**TASK BRIEF**
Print the text read from each of the records below, line by line, without changing a character. Leave the pictures out.

**DATA TO EXAMINE**
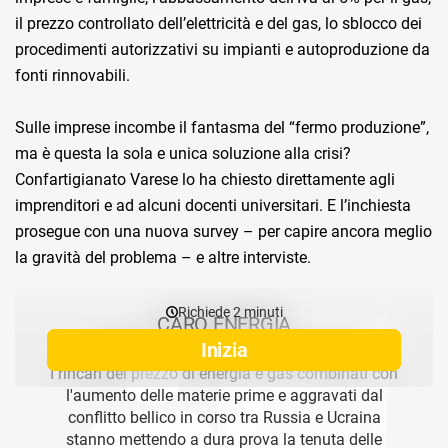
il prezzo controllato dell’elettricità e del gas, lo sblocco dei
procedimenti autorizzativi su impianti e autoproduzione da
fonti rinnovabili.
Sulle imprese incombe il fantasma del “fermo produzione”,
ma è questa la sola e unica soluzione alla crisi?
Confartigianato Varese lo ha chiesto direttamente agli
imprenditori e ad alcuni docenti universitari. E l’inchiesta
prosegue con una nuova survey – per capire ancora meglio
la gravità del problema – e altre interviste.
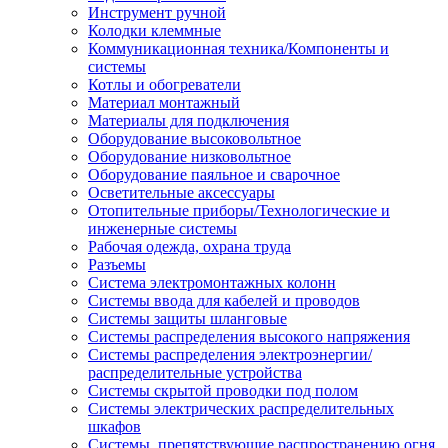
Инструмент ручной
Колодки клеммные
Коммуникационная техника/Компоненты и
системы
Котлы и обогреватели
Материал монтажный
Материалы для подключения
Оборудование высоковольтное
Оборудование низковольтное
Оборудование паяльное и сварочное
Осветительные аксессуары
Отопительные приборы/Технологические и
инженерные системы
Рабочая одежда, охрана труда
Разъемы
Система электромонтажных колонн
Системы ввода для кабелей и проводов
Системы защиты шланговые
Системы распределения высокого напряжения
Системы распределения электроэнергии/
распределительные устройства
Системы скрытой проводки под полом
Системы электрических распределительных
шкафов
Системы, препятствующие распространению огня,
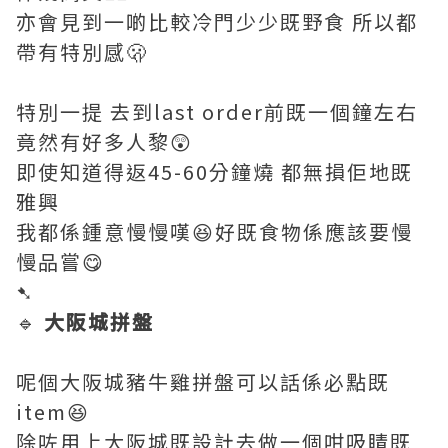
亦會見到一啲比較冷門少少既野食 所以都
帶有特別感🫢
特別一提 去到last order前既一個鐘左右
竟然有好多人黎😲
即使知道得返45-60分鐘燒 都無損佢地既
雅興
我都係鍾意慢慢嘆😆好既食物係應該要慢
慢品嘗😋
➷
🔹
大阪城拼盤
呢個大阪城豬牛雞拼盤可以話係必點既
item😆
除咗用上大阪城既設計去做一個咁吸睛既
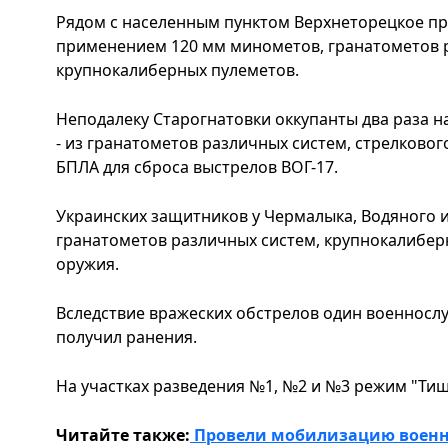
Рядом с населенным пунктом Верхнеторецкое пр
применением 120 мм минометов, гранатометов 
крупнокалиберных пулеметов.
Неподалеку Старогнатовки оккупанты два раза 
- из гранатометов различных систем, стрелковог
БПЛА для сброса выстрелов ВОГ-17.
Украинских защитников у Чермалыка, Водяного и
гранатометов различных систем, крупнокалибер
оружия.
Вследствие вражеских обстрелов один военнос
получил ранения.
На участках разведения №1, №2 и №3 режим "Ти
Читайте также:
Провели мобилизацию военны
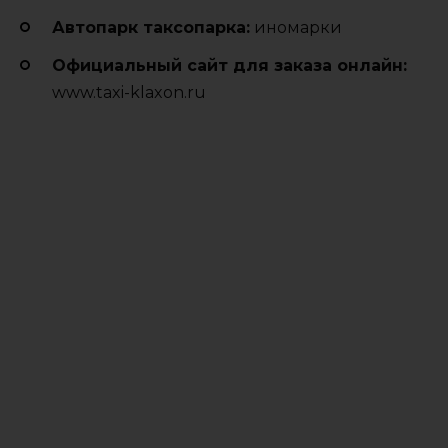
Автопарк таксопарка:
иномарки
Официальный сайт для заказа онлайн:
www.taxi-klaxon.ru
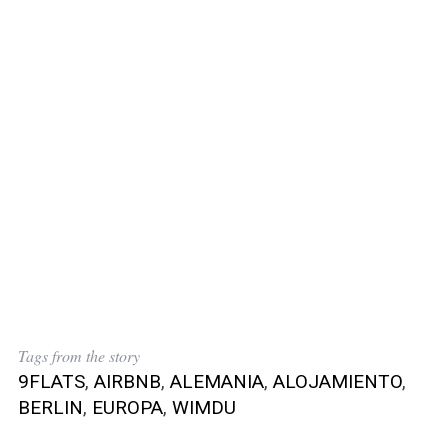
Tags from the story
9FLATS
,
AIRBNB
,
ALEMANIA
,
ALOJAMIENTO
,
BERLIN
,
EUROPA
,
WIMDU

**ANSWER SECTION**
il prezzo controllato dell’elettricità e del gas, lo sblocco dei
procedimenti autorizzativi su impianti e autoproduzione da
fonti rinnovabili.
Sulle imprese incombe il fantasma del “fermo produzione”,
ma è questa la sola e unica soluzione alla crisi?
Confartigianato Varese lo ha chiesto direttamente agli
imprenditori e ad alcuni docenti universitari. E l’inchiesta
prosegue con una nuova survey – per capire ancora meglio
la gravità del problema – e altre interviste.
Инструмент ручной
Колодки клеммные
Коммуникационная техника/Компоненты и
системы
Котлы и обогреватели
Материал монтажный
Материалы для подключения
Оборудование высоковольтное
Оборудование низковольтное
Оборудование паяльное и сварочное
Осветительные аксессуары
Отопительные приборы/Технологические и
инженерные системы
Рабочая одежда, охрана труда
Разъемы
Система электромонтажных колонн
Системы ввода для кабелей и проводов
Системы защиты шланговые
Системы распределения высокого напряжения
Системы распределения электроэнергии/
распределительные устройства
Системы скрытой проводки под полом
Системы электрических распределительных
шкафов
Системы, препятствующие распространению огня,
亦會見到一啲比較冷門少少既野食 所以都
帶有特別感🫢
特別一提 去到last order前既一個鐘左右
竟然有好多人黎😲
即使知道得返45-60分鐘燒 都無損佢地既
雅興
我都係鍾意慢慢嘆😆好既食物係應該要慢
慢品嘗😋
➷
🔹
大阪城拼盤
呢個大阪城豬牛雞拼盤可以話係必點既
item😆
除咗用上大阪城既設計去做一個咁吸睛既
Рядом с населенным пунктом Верхнеторецкое пр
применением 120 мм минометов, гранатометов 
крупнокалиберных пулеметов.
Неподалеку Старогнатовки оккупанты два раза 
- из гранатометов различных систем, стрелковог
БПЛА для сброса выстрелов ВОГ-17.
Украинских защитников у Чермалыка, Водяного и
гранатометов различных систем, крупнокалибер
оружия.
Вследствие вражеских обстрелов один военнос
получил ранения.
На участках разведения №1, №2 и №3 режим "Ти
Читайте также:
Провели мобилизацию военны
Автопарк таксопарка:
иномарки
Официальный сайт для заказа онлайн:
www.taxi-klaxon.ru
Tags from the story
9FLATS
,
AIRBNB
,
ALEMANIA
,
ALOJAMIENTO
,
BERLIN
,
EUROPA
,
WIMDU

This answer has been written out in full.